The No Child Left Behind Act of 2001, passed by Congress with bipartisan support in the early days of President George W. Bush’s administration, established a policy of setting educational standards, and measuring student achievement using standard tests.  In 2009, the Kentucky legislature moved to adopt the national standards; the state engaged a testing company, ACT, to develop the written standards and tests.  The results were not pleasing to at least some legislators.

Given that evolution is extremely well supported and provides the central organizing idea of biology, ACT’s tests featured it heavily. That made a number of the state legislators rather unhappy, and gave them the chance to demonstrate that they should not be setting education policy.

A more extensive report, in the Lexington Herald-Leader, reports state Senator David Givens is proposing that creationism (based on a literal interpretation of Genesis, in the Bible) should be given equal time.

“I would hope that creationism is presented as a theory in the classroom, in a science classroom, alongside evolution,” Sen. David Givens, R-Greensburg, said Tuesday in an interview.

Both state and federal courts have ruled that creationism is not science, but a religious belief; it can be taught in a comparative religion class, for example, but teaching it as science violates the “establishment clause” of the First Amendment to the US Constitution.  On August 18, 1986, a group of 72 scientists, all winners of the Nobel Prize, along with 17 state academies of science, filed an amicus curiae brief with the US Supreme Court in the case of Edwards v. Aguillard, against a Louisiana law that mandated the teaching of “creation science”.  The Supreme Court ruled in June, 1987 that the law was unconstitutional.

Another legislator, Rep. Ben Waide (R-Madisonville), has apparently some special insight in this area.

“The theory of evolution is a theory, and essentially the theory of evolution is not science — Darwin made it up,” Waide said. “My objection is they should ensure whatever scientific material is being put forth as a standard should at least stand up to scientific method. Under the most rudimentary, basic scientific examination, the theory of evolution has never stood up to scientific scrutiny.”

This will come as news to the overwhelming majority of biologists (and other scientists), who regard Darwin’s theory as fundamental to the modern science of biology, occupying a place in biology analogous to Newton’s Principia in physics  But then perhaps they are using criteria a bit more advanced than the most basic and rudimentary.
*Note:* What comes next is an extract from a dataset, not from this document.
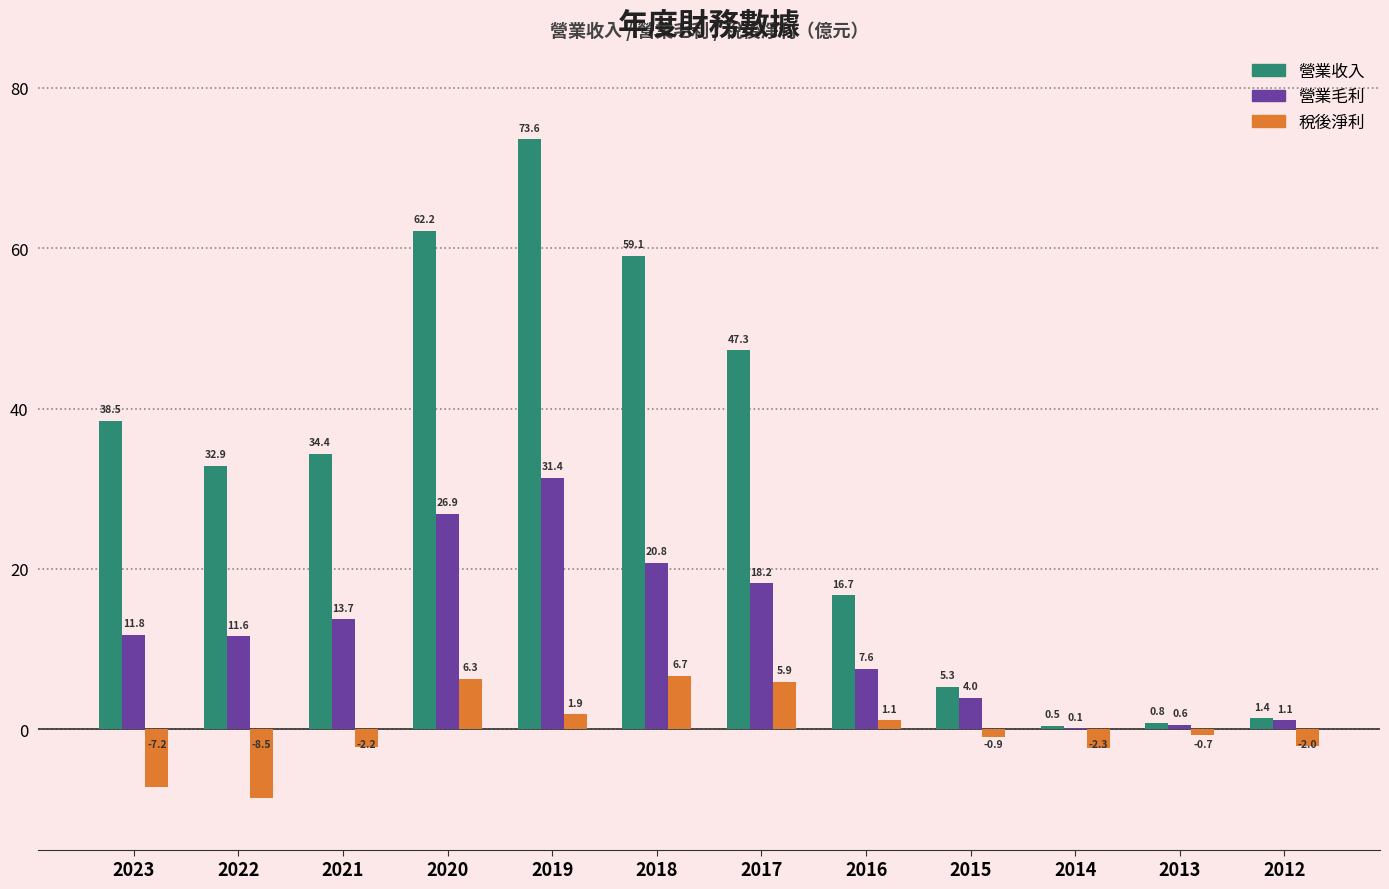

What is the difference between the 營業毛利 values at 2019 and 2012?

30.3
The theory of evolution by means of natural selection is one of the most well-supported theories in science.  It is, of course, possible that, just as Einstein discovered that Newton’s analysis wasn’t quite right, other scientists will discover that Darwin needs a bit of polishing.  But we should remember that, though Einstein made some corrections and extensions, Newton’s analysis works just fine for most everyday problems, and even for sending a spacecraft to Mars.  I think any changes to the theory of evolution will be similar refinements.